**Task details**
Word for word, set down the lines from the one that holds "focal_35mm: 218" through the final line of the listing below, and exclude every picture.

**The data**
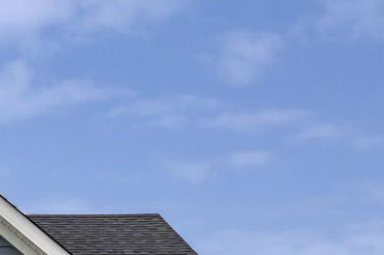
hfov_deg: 8.9
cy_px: 453
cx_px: -386
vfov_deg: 6.2
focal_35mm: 218
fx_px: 2324
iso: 200
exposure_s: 1/3200
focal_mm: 42
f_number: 8
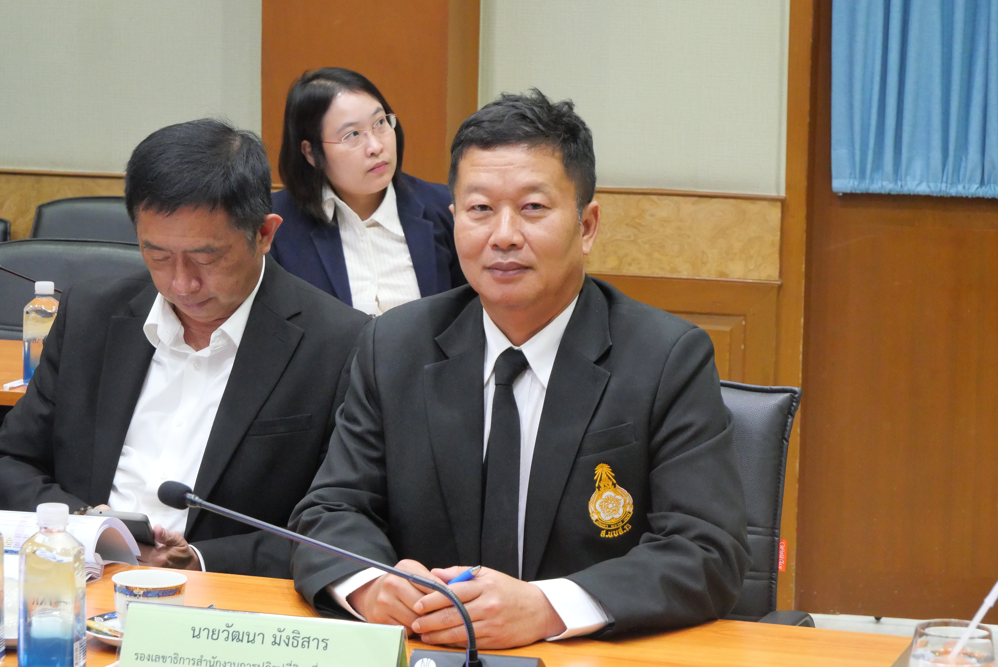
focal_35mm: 103
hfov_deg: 19.8
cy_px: 334
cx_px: 499
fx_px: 2857
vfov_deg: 13.3
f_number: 5.6
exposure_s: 1/50
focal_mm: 50
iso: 3200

**Result for this task**
focal_35mm: 218
fx_px: 2324
iso: 200
exposure_s: 1/3200
focal_mm: 42
f_number: 8
focal_35mm: 103
hfov_deg: 19.8
cy_px: 334
cx_px: 499
fx_px: 2857
vfov_deg: 13.3
f_number: 5.6
exposure_s: 1/50
focal_mm: 50
iso: 3200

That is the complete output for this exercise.